**Dataset entries**.

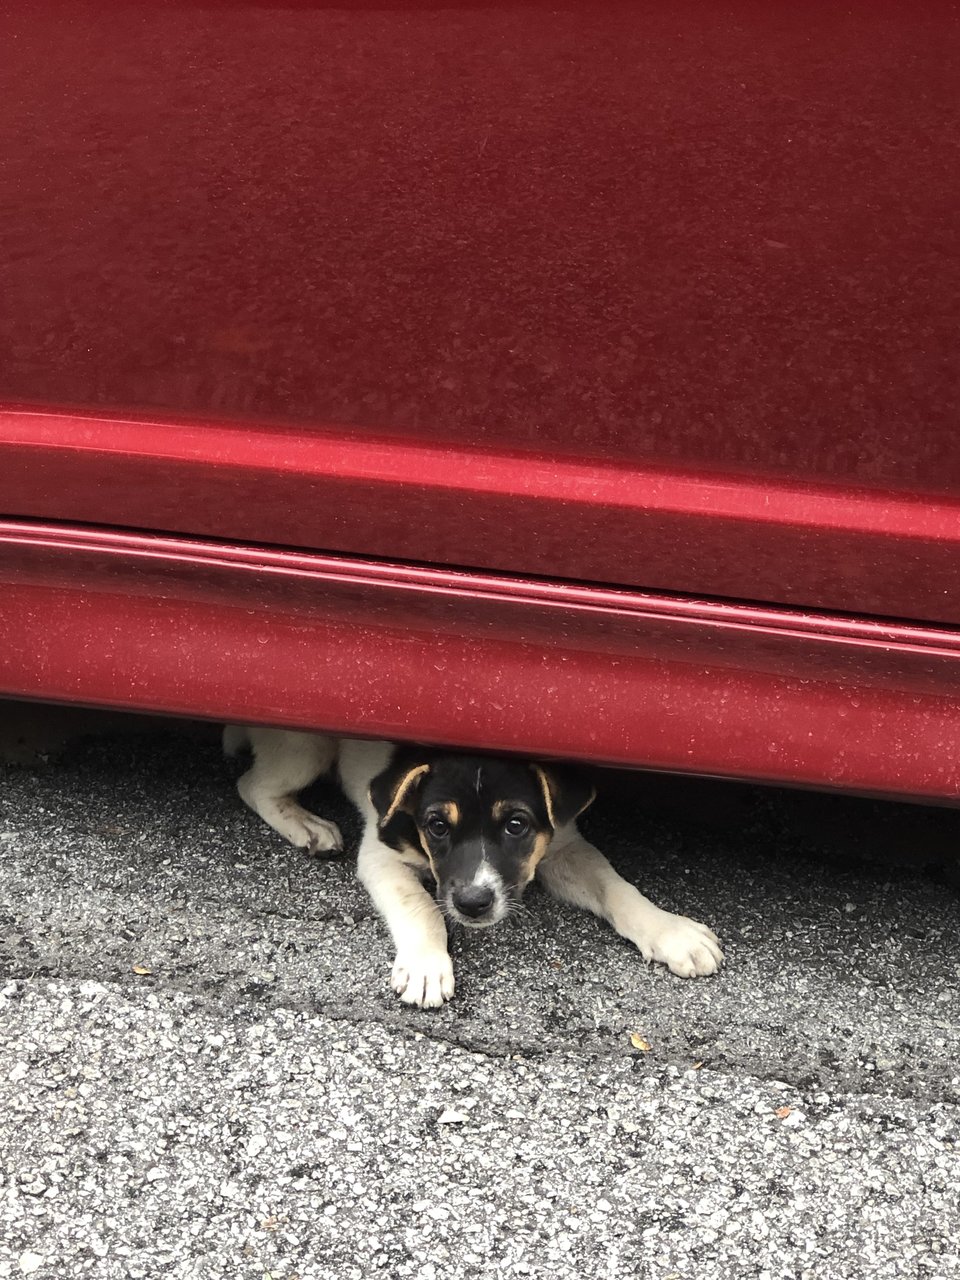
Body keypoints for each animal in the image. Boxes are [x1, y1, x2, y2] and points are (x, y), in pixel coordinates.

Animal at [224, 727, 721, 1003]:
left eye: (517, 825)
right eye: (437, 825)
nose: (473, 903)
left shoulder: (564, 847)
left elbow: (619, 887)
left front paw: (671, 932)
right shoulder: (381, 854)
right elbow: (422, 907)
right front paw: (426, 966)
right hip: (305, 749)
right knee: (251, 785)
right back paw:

**Activity**.
Count every line of the entries that holds the string "left". Please answer with the count alone.

**Written solution**.
4